▸ **TEXT FOR ANALYSIS**:
================

Today I’m leaving Twitter, because I don’t like making unpaid contributions to a for-profit publisher whose proprietor is an alt-right troll. But also because it’s probably going to break down. Read on for details.
I was beginning to think the End-Of-Twitter narrative was overblown, but evidence is stacking up. First, the increasingly-toxic politics; check out Elon Musk and the Narcissism/Radicalization Maelstrom by Josh Marshall, and Elon Musk Bans CrimethInc. from Twitter at the Urging of Far-Right Troll.
Then there’s the technology. Because of the way modern Web Services work, it’s unsurprising that it ticks along even with much of the workforce gone. I expect that happy state of affairs to end as soon as they start deploying new features or really any kind of update, because the greatest threat to a service is the team that operates it. And the threat is sharpest when they need to upgrade the service, to fix a bug or unleash a new feature. Especially when the sane people have all left, the ones who don’t want to commit to a “hardcore” lifestyle to enrich Elon.

================

▸ **INFORMATION SHOWN**:
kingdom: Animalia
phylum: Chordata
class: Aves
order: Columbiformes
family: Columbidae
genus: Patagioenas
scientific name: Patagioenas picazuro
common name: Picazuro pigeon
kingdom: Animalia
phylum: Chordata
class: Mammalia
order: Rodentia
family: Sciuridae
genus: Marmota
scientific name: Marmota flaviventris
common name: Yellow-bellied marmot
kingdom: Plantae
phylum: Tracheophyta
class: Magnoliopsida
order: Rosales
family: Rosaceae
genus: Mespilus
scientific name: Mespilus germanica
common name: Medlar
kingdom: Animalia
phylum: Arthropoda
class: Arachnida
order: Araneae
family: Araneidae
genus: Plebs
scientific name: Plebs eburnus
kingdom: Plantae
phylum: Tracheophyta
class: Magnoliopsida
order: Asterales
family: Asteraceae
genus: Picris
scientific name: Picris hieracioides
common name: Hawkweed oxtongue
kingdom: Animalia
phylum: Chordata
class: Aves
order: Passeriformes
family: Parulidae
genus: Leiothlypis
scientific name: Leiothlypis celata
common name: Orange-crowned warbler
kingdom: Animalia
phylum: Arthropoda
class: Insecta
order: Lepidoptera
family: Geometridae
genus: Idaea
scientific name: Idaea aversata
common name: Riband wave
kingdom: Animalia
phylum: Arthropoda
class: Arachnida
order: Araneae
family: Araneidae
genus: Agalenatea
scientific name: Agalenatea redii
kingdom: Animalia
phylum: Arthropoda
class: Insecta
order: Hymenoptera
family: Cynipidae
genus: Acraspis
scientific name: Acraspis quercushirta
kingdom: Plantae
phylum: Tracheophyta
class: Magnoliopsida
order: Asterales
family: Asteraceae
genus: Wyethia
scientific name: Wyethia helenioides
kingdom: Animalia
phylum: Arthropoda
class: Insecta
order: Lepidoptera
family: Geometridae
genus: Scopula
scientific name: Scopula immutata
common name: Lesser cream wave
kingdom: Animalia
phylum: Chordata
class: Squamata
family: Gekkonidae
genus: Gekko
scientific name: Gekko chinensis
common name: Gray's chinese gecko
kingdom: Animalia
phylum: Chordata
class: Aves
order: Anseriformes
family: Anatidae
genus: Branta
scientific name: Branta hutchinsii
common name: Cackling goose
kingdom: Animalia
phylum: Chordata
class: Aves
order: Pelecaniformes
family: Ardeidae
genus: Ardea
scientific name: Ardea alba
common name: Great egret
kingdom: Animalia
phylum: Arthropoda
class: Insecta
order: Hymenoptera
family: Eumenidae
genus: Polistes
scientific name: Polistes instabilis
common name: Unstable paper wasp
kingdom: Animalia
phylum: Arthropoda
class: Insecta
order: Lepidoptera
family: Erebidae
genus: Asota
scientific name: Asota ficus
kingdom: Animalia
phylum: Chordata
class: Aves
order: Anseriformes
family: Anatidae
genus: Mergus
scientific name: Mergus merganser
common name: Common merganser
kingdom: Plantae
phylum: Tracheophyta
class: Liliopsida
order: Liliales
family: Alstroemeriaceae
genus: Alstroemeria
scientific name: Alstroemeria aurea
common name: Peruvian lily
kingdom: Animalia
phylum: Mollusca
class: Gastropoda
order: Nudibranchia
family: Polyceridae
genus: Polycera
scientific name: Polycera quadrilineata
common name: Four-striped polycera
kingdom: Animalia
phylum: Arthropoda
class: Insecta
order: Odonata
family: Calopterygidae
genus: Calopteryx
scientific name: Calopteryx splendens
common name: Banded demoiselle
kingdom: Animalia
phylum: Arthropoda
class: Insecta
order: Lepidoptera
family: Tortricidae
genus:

================

▸ **WORK TASK**: Sum up the text about leaving Twitter in two sentences. Work only from the text about leaving Twitter, not from the items.

▸ **TASK RESULT**: The writer is leaving Twitter to stop making unpaid contributions to a for-profit publisher whose owner is an alt-right troll, and also because the service will probably break down. The writer points to increasingly toxic politics and to the technology, expecting it to stop working smoothly once updates or new features are deployed, especially since the sane people have left.